We recommend taking the advice of our colleague Fraser Dyer (who moved from volunteer management into the clergy): "Risk. Learn to love it."
Tips for Us All
Welcome opportunities to innovate as the chance to showcase the different perspectives volunteers bring to the organization. Openly define “experiments” as what they are, emphasizing that the outcome will have value whether it succeeds or fails.
Clearly articulate what you hope to accomplish or what need is being addressed by any new action you want to take. Plan carefully, as you should do with any action. Determine what indicators might show success or lack of it. Decide what needs to be monitored, how you will collect information, and how often you’ll do a reality check on progress.
Start small. Recruit perhaps only one but no more than a few volunteers to be the pioneers. Engage them in the planning process to define the experiment. Train them not only to do the necessary work, but to observe its effect and report back.
Susan is famous for saying, "It's easier to apologize than ask permission." Stop feeling as if you need to run to your supervisor with every new idea. The job of volunteer manager is to identify needs and mobilize community resources to meet them. It’s not simply to fill position descriptions someone else defined two decades ago. Rather than worry about possible consequences to trying something new that might “fail,” simply gird your professional loins and give it a try (remember: start small). This does not suggest that you should operate in secret, as all new initiatives should be reported along with regular activities, but why draw attention to the chance of failure when there is also a great chance of success?
Don’t do it alone! Form a planning and assessment team to share the blame (and the glory)! This is perfect for volunteer participation, as each member individually has less to lose – plus it can be fun to contribute by ruling something out. Make sure your team is comprised of people who are enthusiastic and others who are sceptical. That way the evaluation of results won’t be biased.
- If possible, enlist a champion who’s higher up the food chain. This is different from asking permission; it means identifying who might be most open to your wish to experiment, and ask for her or his support. Perhaps the person might even be willing to serve on your planning team. Likely candidates include the middle manager most directly concerned with the need you’re trying to fill or someone in development who has been trying to fundraise for the special service you are going to test.
Activities without risk may seem safe, but are actually dormant. Worse, they may no longer be helpful to your mission, which means that you are asking volunteers to waste their time.

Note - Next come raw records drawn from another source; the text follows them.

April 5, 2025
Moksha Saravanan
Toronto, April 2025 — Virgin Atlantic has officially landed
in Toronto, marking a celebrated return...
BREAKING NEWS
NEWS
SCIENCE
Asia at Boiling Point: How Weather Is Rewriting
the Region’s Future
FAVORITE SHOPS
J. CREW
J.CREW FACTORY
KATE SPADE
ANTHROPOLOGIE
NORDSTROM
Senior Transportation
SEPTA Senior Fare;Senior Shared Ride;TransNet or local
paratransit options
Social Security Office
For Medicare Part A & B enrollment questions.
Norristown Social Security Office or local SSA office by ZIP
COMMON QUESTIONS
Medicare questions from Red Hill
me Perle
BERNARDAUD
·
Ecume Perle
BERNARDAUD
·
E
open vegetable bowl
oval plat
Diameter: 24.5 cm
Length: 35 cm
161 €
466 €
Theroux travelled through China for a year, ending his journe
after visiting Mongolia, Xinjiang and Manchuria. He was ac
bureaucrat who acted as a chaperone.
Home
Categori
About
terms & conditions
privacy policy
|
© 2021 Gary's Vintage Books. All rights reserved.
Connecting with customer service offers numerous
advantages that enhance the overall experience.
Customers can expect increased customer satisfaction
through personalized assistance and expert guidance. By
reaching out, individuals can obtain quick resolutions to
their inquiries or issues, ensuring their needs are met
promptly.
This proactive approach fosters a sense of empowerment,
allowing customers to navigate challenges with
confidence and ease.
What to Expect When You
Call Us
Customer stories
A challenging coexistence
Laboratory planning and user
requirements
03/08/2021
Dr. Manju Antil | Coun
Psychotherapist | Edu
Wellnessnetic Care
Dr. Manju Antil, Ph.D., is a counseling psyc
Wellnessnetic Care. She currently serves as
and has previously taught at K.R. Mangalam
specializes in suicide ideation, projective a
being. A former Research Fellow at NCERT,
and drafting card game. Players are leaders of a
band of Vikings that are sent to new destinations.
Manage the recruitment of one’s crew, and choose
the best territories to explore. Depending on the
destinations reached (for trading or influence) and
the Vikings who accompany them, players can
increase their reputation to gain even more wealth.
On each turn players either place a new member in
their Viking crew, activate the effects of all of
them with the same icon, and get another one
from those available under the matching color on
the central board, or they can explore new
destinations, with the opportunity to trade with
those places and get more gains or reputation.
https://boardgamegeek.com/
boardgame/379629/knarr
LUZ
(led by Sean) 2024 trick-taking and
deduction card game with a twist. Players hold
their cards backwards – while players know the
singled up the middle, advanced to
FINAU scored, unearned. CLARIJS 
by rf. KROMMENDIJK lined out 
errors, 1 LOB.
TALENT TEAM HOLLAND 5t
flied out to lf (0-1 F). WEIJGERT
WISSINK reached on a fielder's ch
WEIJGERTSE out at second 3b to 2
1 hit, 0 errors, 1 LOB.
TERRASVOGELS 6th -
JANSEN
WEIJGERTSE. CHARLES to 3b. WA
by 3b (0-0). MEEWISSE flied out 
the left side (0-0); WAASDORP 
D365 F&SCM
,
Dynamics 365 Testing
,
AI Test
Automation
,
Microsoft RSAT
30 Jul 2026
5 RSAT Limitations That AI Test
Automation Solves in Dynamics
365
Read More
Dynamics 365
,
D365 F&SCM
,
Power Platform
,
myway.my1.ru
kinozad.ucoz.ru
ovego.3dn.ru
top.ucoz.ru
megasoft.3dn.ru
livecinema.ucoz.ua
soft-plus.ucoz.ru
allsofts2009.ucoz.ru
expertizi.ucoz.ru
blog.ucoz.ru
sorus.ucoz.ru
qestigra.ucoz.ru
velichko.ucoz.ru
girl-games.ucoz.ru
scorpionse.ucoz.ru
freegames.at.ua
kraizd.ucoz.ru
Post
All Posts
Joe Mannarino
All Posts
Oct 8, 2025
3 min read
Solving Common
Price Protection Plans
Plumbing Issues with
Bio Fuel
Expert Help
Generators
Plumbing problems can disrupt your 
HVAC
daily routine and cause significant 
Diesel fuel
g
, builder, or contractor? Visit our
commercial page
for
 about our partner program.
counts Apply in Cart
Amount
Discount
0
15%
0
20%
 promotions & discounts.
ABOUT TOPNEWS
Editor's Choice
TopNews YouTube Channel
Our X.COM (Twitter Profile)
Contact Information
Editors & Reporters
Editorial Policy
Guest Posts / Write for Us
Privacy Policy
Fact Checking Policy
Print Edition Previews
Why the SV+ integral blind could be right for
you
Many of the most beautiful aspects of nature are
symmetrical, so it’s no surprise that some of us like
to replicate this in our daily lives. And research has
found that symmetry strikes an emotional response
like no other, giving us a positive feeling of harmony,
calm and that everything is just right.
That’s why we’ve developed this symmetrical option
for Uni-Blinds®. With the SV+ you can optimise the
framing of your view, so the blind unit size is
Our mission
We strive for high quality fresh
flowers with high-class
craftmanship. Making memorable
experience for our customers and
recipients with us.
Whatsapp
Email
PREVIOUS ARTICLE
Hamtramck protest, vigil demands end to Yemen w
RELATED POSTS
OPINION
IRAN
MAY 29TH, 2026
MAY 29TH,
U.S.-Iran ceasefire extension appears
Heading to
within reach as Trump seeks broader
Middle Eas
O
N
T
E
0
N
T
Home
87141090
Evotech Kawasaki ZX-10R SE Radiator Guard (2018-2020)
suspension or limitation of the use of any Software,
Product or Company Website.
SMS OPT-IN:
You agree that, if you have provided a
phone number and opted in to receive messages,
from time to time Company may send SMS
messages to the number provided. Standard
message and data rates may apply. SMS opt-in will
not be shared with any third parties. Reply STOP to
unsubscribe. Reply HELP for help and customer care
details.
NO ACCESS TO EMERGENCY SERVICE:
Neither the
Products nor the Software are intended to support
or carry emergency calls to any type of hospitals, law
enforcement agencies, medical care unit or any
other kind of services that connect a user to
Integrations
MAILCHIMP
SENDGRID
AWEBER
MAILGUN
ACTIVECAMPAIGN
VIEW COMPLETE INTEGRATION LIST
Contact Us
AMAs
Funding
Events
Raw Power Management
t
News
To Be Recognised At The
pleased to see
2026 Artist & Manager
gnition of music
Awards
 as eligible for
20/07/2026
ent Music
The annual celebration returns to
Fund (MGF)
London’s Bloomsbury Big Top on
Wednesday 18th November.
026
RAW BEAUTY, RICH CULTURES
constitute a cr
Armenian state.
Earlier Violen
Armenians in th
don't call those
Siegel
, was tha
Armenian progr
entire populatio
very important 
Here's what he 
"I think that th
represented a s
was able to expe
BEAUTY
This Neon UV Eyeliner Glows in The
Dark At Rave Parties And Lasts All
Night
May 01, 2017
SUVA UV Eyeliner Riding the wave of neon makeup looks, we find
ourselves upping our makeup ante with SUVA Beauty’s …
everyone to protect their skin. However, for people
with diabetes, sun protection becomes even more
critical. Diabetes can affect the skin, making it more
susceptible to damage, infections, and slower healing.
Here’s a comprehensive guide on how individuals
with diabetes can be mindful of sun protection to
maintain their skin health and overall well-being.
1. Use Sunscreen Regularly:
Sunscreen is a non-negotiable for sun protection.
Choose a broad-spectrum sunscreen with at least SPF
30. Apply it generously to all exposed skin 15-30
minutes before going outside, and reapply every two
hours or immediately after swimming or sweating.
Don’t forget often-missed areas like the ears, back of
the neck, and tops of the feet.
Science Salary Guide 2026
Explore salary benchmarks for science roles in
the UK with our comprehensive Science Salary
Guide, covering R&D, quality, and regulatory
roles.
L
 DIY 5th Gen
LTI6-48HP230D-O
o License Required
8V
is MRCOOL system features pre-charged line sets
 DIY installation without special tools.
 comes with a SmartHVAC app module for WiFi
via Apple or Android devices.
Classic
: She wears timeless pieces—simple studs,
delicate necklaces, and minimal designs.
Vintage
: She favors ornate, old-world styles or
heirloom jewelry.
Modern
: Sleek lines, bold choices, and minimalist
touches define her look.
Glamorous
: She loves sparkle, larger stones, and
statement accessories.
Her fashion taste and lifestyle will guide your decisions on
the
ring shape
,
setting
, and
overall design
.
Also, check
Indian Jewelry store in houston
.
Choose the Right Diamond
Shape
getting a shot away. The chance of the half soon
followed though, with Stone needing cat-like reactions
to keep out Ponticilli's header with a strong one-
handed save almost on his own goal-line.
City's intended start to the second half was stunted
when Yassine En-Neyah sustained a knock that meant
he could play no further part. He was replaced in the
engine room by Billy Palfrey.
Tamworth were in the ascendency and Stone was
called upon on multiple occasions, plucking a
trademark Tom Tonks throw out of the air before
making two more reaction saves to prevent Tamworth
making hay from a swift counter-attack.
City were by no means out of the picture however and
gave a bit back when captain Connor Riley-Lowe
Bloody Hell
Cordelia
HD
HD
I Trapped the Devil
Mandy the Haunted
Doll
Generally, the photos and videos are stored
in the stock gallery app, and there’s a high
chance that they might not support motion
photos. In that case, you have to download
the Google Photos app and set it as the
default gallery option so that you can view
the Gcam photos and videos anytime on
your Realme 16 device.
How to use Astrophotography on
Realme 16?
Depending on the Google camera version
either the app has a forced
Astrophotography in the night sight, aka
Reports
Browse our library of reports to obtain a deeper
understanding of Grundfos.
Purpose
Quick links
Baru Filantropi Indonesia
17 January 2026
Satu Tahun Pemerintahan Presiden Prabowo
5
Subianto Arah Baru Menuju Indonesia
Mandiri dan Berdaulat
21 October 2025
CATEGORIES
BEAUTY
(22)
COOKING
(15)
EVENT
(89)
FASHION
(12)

Be deliberate in assessing all the results of new projects, not just the positive ones – and, for that matter, keep evaluating the many activities you’ve been asking volunteers to do for years. Beware the dangers of inertia. Rather than dread uncovering problems, welcome the chance to gain new insights. Build the case for doing something in different ways or acknowledging that time can be better spent pursuing a different goal or method.
Finally, try to avoid the word “failure.” Be positive about expressing the benefits of trying to do something new for a worthwhile reason. Manage your fears of risk instead of avoiding something that may not work.
Susan has long wanted to devote an entire issue of e-Volunteerism to the theme of “brilliant failures that have improved our work.” To date, she hasn’t found many contributing authors, but maybe this Points of View will encourage some submissions!
"Learn from the mistakes of others. You can’t live long enough to make them all yourself."